Mapipa Qaqamba, Digban Tennison Onoriode, Nnolim Nonso Emmanuel, Nontongana Nolonwabo, Okoh Anthony Ifeanyi, Nwodo Uchechukwu U
SAMRC Microbial Water Quality Monitoring Centre, University of Fort Hare, Alice, 5700, South Africa.
Applied and Environmental Microbiology Research Group (AEMREG), Department of Biochemistry and Microbiology, University of Fort Hare, Private Bag X1314, Alice, 5700, Eastern Cape, South Africa.
Curr Microbiol. 2022 Mar 8;79(4):123. doi: 10.1007/s00284-022-02815-7.

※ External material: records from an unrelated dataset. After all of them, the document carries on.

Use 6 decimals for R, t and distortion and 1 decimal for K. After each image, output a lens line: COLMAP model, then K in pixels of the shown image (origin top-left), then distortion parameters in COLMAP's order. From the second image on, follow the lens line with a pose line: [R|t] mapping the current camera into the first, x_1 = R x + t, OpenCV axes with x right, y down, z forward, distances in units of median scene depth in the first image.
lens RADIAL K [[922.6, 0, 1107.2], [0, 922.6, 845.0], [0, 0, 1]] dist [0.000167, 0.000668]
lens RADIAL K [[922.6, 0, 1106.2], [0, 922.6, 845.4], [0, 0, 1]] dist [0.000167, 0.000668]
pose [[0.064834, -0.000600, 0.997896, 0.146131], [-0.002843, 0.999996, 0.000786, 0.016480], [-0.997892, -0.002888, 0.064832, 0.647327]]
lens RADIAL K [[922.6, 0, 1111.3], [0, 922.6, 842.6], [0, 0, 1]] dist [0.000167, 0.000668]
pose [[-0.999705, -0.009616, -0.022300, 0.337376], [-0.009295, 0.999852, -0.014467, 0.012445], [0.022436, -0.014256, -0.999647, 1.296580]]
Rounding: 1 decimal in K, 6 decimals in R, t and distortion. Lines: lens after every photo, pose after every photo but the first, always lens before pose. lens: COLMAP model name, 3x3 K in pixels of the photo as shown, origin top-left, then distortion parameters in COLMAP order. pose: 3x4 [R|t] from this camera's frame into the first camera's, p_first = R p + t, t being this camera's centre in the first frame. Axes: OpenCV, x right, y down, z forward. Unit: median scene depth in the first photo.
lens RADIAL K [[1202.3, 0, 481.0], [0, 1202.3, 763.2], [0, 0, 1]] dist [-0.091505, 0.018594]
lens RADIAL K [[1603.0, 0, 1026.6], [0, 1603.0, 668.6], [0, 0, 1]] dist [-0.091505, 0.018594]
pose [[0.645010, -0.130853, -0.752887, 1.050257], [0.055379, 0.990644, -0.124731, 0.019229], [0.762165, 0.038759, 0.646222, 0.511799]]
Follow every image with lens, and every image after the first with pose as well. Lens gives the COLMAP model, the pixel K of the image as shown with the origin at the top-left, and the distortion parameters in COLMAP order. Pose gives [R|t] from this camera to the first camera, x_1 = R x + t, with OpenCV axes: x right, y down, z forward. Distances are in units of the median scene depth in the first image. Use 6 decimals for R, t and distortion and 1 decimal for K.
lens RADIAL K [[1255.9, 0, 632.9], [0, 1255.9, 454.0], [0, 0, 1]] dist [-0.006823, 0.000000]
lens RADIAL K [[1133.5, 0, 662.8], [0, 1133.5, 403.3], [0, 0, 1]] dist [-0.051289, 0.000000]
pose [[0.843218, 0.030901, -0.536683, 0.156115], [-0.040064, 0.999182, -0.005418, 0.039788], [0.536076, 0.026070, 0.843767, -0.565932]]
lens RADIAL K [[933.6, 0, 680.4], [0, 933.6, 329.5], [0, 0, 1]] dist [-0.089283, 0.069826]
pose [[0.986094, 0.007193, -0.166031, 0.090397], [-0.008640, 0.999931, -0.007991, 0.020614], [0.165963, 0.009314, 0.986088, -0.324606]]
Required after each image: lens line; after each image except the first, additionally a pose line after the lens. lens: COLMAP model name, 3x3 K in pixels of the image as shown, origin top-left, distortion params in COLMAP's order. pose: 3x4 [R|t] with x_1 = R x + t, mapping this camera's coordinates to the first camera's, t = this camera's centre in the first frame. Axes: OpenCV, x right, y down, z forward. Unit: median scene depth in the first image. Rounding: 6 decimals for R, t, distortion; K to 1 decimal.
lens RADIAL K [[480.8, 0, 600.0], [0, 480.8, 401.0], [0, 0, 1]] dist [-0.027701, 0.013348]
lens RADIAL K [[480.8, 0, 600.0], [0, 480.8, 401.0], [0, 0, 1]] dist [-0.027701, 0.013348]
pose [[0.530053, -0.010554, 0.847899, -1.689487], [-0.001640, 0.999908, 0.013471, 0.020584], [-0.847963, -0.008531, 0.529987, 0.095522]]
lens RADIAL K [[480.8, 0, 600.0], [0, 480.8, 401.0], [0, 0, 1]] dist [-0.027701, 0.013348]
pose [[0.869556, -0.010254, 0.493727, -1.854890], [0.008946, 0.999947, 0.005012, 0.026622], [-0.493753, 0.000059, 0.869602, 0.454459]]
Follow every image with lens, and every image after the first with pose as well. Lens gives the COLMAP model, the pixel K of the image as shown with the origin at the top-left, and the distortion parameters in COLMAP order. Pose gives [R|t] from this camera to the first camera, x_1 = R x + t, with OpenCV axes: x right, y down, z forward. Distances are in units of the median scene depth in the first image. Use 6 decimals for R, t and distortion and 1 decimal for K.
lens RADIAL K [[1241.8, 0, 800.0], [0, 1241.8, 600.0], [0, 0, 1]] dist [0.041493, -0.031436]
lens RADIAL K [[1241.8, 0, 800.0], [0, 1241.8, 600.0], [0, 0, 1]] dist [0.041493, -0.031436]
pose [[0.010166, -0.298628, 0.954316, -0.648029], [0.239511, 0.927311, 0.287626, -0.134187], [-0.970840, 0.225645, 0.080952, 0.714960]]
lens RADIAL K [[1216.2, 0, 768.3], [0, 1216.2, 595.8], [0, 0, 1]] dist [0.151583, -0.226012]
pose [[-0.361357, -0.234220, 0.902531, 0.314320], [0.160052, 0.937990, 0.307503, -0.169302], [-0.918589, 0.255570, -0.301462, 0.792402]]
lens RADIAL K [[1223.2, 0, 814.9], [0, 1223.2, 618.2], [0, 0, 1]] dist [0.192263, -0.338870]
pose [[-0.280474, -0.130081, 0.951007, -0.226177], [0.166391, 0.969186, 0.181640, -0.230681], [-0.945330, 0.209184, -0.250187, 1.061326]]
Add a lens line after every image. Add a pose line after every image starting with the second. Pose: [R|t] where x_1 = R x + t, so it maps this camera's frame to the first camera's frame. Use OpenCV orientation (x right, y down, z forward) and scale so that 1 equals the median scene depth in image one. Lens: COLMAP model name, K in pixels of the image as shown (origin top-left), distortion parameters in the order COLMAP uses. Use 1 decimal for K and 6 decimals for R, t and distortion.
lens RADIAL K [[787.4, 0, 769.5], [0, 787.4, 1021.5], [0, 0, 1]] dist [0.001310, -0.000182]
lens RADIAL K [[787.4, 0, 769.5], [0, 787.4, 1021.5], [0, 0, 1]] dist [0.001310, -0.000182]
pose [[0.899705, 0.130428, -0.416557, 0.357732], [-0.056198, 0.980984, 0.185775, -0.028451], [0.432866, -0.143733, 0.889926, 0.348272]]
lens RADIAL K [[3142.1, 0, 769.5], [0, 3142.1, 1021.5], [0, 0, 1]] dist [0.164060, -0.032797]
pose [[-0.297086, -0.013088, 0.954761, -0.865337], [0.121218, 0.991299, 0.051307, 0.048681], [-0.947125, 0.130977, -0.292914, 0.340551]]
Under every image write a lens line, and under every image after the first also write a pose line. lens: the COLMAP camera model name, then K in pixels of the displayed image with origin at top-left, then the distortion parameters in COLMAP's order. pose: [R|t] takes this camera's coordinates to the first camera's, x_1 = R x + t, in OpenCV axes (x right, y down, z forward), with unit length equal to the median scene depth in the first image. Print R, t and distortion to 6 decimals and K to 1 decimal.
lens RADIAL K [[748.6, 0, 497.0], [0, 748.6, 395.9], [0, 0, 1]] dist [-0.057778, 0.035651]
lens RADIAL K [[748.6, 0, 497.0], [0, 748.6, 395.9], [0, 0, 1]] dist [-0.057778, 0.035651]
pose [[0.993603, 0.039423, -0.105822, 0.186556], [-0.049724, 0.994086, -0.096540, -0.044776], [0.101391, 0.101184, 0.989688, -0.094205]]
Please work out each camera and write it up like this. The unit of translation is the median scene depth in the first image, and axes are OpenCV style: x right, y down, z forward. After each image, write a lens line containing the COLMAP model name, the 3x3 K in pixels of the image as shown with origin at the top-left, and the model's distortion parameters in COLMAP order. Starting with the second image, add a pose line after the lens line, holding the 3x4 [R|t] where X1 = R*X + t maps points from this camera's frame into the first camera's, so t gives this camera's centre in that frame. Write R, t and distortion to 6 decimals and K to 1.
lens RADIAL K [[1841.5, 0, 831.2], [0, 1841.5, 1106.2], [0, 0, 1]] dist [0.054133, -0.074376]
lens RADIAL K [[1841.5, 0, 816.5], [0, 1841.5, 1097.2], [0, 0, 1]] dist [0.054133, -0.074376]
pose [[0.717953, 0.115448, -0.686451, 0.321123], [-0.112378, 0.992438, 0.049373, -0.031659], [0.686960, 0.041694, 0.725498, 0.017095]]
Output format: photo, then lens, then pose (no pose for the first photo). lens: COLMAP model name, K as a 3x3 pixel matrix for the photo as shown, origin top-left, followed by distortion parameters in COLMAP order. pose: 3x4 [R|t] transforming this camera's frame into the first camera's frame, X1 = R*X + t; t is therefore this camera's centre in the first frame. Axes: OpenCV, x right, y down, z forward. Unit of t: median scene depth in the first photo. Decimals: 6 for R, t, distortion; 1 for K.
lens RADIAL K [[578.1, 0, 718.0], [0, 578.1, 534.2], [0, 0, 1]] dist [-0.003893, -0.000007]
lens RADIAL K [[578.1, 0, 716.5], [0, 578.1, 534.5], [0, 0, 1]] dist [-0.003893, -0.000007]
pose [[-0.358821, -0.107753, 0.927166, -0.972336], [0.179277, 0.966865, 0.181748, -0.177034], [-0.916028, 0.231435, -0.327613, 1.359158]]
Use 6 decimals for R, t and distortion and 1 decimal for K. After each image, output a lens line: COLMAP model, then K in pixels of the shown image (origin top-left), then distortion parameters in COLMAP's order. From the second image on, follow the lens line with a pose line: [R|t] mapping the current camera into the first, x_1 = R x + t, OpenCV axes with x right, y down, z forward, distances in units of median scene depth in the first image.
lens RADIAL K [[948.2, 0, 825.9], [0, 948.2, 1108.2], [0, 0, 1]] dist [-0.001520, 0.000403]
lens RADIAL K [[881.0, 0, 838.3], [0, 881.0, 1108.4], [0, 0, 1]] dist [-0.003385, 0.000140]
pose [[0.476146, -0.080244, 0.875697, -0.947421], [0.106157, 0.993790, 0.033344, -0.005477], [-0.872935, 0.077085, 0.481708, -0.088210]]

Acinetobacter baumannii (A. baumannii) plays a significant part in nosocomial infections world over and is re-emerging as a formidable pathogen due to the wide range of antibiotic resistance factors it acquires and environmental resilience. The high attendance of patients (outpatients and inpatients) into the health care facilities formed the basis for the selection of the hospitals. Consequently, this study profiled the antibiogram and antibiotic resistance genes of A. baumannii isolated from selected hospital wastewater effluents. A total of twenty-four (24) wastewater samples from three selected hospital drainages were collected and analysed presumptively by culture-dependent methods for A. baumannii. The identity confirmation of A. baumannii was done by the amplification of recA and blaoxa-51 genes. Virulence and antibiotic resistance markers were assessed using polymerase chain reaction. A total of 53 A. baumannii isolates were confirmed and the highest antibiotic resistance profile was 93% (piperacillin). Multiple antibiotic resistance index (MARI) showed a range of 0.23 and 0.46. FimH virulence gene was detected in 29 (55%) of the isolates. Tetracycline and beta-lactam resistance markers were found; 70% and 92% of the isolates possessed tetA and ampC genes. The isolates showed high level of resistance to antibiotics. The multiple antibiotic resistance index (MARI) of ≥ 0.2 indicates that some of the isolates harbour virulence and resistance traits emerging from high-risk source thereby projecting a threat to public health.
鲍曼不动杆菌在全球医院感染中起着重要作用,由于其获得的广泛抗生素耐药因子和环境适应能力,正重新成为一种 formidable 的病原体。患者(门诊患者和住院患者)大量涌入医疗机构构成了选择这些医院的基础。因此,本研究分析了从选定医院废水排放物中分离出的鲍曼不动杆菌的抗菌谱和抗生素耐药基因。从三个选定医院排水口共收集了二十四(24)份废水样本,并通过依赖培养的方法对鲍曼不动杆菌进行了初步分析。通过 recA 和 blaoxa - 51 基因的扩增对鲍曼不动杆菌进行身份确认。使用聚合酶链反应评估毒力和抗生素耐药标记。共确认了 53 株鲍曼不动杆菌分离株,最高抗生素耐药率为 93%(哌拉西林)。多重抗生素耐药指数(MARI)范围为 0.23 至 0.46。在 29 株(55%)分离株中检测到 FimH 毒力基因。发现了四环素和β-内酰胺耐药标记;70%和 92%的分离株分别拥有 tetA 和 ampC 基因。这些分离株对抗生素表现出高度耐药性。多重抗生素耐药指数(MARI)≥0.2 表明一些分离株具有源自高风险源的毒力和耐药特性,从而对公众健康构成威胁。